▶ Exercise aim
Can you reproduce the listing below line for line, with every word and mark unchanged, but leave out the pictures?

Top of Given records

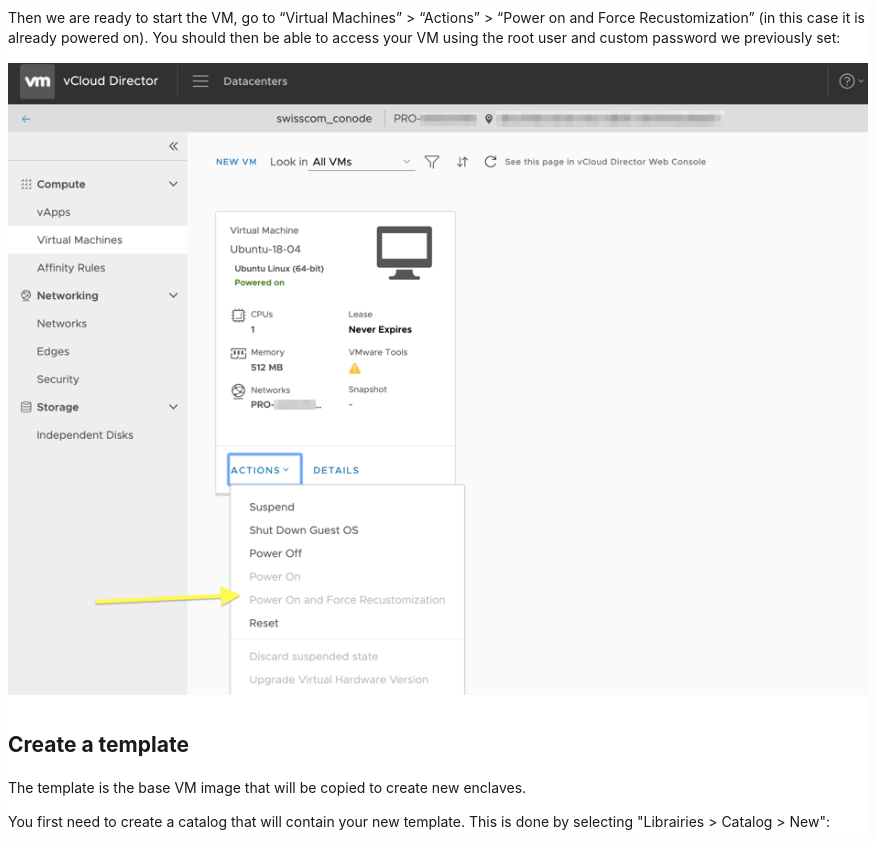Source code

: Then we are ready to start the VM, go to “Virtual Machines” > “Actions” > “Power
on and Force Recustomization” (in this case it is already powered on). You
should then be able to access your VM using the root user and custom password we
previously set:

![](assets/vcloud/10.png)

## Create a template

The template is the base VM image that will be copied to create new enclaves.

You first need to create a catalog that will contain your new template. This is
done by selecting "Librairies > Catalog > New":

Bottom of Given records

▶ Result of this task
Source code

: Then we are ready to start the VM, go to “Virtual Machines” > “Actions” > “Power
on and Force Recustomization” (in this case it is already powered on). You
should then be able to access your VM using the root user and custom password we
previously set:

![](assets/vcloud/10.png)

## Create a template

The template is the base VM image that will be copied to create new enclaves.

You first need to create a catalog that will contain your new template. This is
done by selecting "Librairies > Catalog > New":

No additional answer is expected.